[Opening Selected extract section]

Saturday, January 30, 2016

Frankfort approves needle exchange; Northern Kentucky remains resistant though that's where the heroin problem is worst

By Melissa Patrick
Kentucky Health News

The Franklin County Health Department can now operate a needle exchange program in Frankfort, following a 3-2 vote by the Frankfort City Commission, Seth Littrell reports for The State Journal.

This brings the number of needle exchange programs in Kentucky to seven. Others are or will be in Louisville, Lexington, Pendleton County, Jessamine County and one that will serve both Carter and Elliott counties. They are designed to thwart the spread of HIV and hepatitis C, a disease that is commonly spread by intravenous drug use and is expensive to treat. Kentucky leads the nation in hepatitis C cases and suffers more than 1,000 drug overdose deaths a year.

Franklin County's program will operate one day a week from a mobile unit using various locations around the county, Health Director Judy Mattingly told the commission at its December meeting, Littrell reported. The program will supply enough clean needles for someone to get through a week and will offer counseling with each visit.

Under the state anti-heroin law passed in 2015, needle exchanges require local government approval. The Franklin County Fiscal Court gave its approval in October. The commission deadlocked 2-2 in December, with Commissioner Lynn Bowers abstaining for "more time to think" even though she seconded the motion to approve it.

This month, Bowers voted a "hesitant yes" but added a requirement that the commission receive updates on the program every six months, Littrell reports. She told health officials, "You all have recommended this, and you are the experts in the area and it’s for the public health."

The commissioners who voted no have voiced typical concerns, including a belief that its "immoral" to give needles to addicts, a belief that the issue belongs in the courts and a belief that needle exchanges enable drug users, despite evidence to the contrary. Commissioner John Sower, one of those who voted no, is running for mayor against incumbent Bill May, who voted yes.

Northern Kentucky struggles with the issue

The heroin problem is worst in Northern Kentucky, but Pendleton County is the only jurisdiction to approve a needle exchange.

The Florence City Council didn't say no to an exchange at its Jan. 19 meeting, but Mayor Diane E. Whalen said she wanted the approval of the Boone County Fiscal Court before allowing more discussion or taking a vote, Chris Mayhew reports for The Cincinnati Enquirer.

Mark Hansel reported in December for the Northern Kentucky Tribune that the fiscal court and the City of Florence "have no intention of approving needle exchange in their communities any time soon." The Northern Kentucky Health Department wants to operate exchanges at existing health centers in each county in Covington, Florence and Newport.

Mayhew also reported that the city of Williamstown in Grant County passed a resolution approving a needle exchange in August, but the department has not yet gotten approval from Grant County Fiscal Court, according to Emily Gresham Wherle, public information administrator for NKHD.

Mina "Mike" Kalfas, a family-medicine physician in Northern Kentucky, called for governments in the region to allow needle exchanges, reiterating in an Enquirer op-ed that the area has done nothing in the 10 months since the law passed.

"Since the law was passed, almost 800 people in Northern Kentucky have been diagnosed with hepatitis C and more than 100 have been diagnosed with hepatitis B," Kalfas wrote. "While a syringe access exchange program won’t eliminate these viruses, it can reduce their spread. When faced with outbreaks of communicable disease, public health officials look to interventions to stop the spread."

[Closing Selected extract section]
[Opening Entries shown section]

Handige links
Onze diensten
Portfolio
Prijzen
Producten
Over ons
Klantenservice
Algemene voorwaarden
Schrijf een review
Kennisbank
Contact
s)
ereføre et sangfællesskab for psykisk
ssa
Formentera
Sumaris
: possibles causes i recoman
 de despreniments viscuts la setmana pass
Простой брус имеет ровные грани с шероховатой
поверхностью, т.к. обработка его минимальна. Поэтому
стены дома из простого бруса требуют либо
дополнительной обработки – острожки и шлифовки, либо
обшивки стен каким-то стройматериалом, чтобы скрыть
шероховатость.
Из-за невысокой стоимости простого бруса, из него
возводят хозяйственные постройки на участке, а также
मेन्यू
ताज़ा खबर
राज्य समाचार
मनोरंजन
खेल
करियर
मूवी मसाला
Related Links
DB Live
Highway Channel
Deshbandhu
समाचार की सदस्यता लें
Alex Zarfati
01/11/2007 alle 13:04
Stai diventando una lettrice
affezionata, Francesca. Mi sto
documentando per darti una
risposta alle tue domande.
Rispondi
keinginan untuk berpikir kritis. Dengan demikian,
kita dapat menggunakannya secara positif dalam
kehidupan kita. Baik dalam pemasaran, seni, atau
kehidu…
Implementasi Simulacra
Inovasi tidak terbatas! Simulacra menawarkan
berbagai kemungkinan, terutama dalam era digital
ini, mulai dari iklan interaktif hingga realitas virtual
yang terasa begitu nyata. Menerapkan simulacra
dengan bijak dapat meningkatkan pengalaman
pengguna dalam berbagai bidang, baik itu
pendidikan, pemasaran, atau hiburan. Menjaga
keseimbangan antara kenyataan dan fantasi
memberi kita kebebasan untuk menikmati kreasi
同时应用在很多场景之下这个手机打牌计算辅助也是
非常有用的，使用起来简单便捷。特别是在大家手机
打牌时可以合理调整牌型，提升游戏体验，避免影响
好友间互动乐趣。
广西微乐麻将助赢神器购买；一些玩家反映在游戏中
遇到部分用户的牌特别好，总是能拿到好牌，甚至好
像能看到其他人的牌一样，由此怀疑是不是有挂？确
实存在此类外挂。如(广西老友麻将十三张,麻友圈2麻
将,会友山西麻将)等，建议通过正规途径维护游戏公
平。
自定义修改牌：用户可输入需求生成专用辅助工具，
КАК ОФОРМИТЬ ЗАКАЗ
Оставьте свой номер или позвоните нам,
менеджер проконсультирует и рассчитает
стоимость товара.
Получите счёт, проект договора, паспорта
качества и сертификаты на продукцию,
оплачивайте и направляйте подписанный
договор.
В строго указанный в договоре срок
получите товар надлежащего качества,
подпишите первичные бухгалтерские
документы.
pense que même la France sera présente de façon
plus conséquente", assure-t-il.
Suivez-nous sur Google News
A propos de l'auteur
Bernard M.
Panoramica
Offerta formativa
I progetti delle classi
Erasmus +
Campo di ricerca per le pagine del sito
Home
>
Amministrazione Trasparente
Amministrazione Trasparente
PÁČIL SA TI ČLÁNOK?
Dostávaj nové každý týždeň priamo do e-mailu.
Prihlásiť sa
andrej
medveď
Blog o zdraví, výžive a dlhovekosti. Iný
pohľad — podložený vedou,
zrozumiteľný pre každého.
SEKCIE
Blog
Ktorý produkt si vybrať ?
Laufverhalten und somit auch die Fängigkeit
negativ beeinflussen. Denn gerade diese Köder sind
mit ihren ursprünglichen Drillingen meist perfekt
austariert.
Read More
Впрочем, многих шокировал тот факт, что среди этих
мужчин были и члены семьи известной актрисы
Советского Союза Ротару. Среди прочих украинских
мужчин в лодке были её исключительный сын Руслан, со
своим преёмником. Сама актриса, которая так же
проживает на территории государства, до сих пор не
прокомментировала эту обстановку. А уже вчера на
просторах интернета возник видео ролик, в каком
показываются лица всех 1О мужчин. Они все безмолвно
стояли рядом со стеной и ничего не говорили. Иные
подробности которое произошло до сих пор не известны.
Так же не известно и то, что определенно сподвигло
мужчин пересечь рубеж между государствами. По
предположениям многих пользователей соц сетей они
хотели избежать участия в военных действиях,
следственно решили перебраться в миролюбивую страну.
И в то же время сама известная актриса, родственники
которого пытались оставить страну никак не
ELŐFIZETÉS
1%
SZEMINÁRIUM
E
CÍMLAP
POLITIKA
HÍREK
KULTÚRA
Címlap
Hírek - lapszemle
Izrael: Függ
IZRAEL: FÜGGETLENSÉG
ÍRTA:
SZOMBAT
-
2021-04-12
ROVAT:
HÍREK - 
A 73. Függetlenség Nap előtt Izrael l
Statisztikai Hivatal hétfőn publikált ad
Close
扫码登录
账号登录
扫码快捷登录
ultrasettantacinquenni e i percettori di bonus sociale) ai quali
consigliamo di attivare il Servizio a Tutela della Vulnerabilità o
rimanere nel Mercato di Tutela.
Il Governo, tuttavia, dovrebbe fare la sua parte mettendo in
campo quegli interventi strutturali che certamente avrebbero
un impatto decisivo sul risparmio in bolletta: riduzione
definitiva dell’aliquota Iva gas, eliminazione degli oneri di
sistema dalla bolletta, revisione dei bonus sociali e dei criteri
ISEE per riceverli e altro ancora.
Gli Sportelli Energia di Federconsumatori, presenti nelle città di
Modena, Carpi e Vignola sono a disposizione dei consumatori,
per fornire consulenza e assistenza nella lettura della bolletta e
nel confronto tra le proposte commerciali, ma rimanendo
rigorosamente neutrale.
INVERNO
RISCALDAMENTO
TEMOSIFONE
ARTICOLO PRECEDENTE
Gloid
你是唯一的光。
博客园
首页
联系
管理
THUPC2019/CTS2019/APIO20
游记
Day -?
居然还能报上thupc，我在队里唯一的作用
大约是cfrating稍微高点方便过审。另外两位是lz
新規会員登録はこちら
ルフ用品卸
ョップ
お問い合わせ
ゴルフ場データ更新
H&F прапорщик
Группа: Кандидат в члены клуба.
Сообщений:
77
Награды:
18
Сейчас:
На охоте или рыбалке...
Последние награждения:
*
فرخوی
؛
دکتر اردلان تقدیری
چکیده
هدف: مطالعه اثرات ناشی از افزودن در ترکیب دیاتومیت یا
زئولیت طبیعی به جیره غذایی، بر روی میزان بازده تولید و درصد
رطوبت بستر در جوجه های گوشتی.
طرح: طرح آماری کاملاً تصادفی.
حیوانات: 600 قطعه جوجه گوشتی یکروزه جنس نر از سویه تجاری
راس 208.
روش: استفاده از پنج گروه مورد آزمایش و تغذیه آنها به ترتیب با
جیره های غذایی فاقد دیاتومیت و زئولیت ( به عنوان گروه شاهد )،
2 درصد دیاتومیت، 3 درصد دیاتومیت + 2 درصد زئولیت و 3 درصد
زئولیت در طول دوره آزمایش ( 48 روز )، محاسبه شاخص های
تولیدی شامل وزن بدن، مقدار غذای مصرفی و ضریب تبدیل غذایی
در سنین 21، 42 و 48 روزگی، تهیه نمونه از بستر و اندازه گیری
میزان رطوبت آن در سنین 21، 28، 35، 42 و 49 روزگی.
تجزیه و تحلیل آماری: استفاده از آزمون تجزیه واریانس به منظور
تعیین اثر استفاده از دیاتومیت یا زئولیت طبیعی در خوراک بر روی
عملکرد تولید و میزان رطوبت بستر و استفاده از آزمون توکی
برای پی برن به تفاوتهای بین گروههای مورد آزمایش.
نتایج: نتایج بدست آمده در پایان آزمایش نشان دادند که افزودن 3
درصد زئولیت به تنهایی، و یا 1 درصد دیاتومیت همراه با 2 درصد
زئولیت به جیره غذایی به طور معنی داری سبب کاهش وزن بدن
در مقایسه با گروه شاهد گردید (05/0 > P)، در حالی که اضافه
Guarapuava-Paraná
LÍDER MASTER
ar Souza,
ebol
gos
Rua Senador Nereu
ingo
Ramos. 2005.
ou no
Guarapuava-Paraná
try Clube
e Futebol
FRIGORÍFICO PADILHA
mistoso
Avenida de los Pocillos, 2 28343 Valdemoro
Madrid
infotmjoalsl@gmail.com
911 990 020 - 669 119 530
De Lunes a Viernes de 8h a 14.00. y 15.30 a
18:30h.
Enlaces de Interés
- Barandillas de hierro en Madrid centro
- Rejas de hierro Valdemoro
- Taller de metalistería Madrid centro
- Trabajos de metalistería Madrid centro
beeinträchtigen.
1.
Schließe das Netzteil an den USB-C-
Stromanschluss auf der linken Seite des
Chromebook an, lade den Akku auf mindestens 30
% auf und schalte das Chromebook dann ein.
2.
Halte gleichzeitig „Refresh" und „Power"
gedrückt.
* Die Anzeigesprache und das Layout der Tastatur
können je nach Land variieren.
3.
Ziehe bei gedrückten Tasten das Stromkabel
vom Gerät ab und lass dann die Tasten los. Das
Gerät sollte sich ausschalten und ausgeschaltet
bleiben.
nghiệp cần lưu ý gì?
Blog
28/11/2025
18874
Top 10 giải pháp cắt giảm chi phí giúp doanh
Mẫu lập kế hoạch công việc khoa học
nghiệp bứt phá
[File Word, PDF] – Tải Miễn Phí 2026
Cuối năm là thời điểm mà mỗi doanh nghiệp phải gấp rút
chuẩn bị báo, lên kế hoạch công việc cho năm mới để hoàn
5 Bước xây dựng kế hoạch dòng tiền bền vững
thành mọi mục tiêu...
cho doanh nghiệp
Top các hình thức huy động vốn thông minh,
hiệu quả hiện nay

[Closing Entries shown section]

Problem requirements – Repeat, word for word, the part of the needle exchange text starting with "Mark Hansel reported in December" and going on through "administrator for NKHD.".

Your solution –
Mark Hansel reported in December for the Northern Kentucky Tribune that the fiscal court and the City of Florence "have no intention of approving needle exchange in their communities any time soon." The Northern Kentucky Health Department wants to operate exchanges at existing health centers in each county in Covington, Florence and Newport.

Mayhew also reported that the city of Williamstown in Grant County passed a resolution approving a needle exchange in August, but the department has not yet gotten approval from Grant County Fiscal Court, according to Emily Gresham Wherle, public information administrator for NKHD.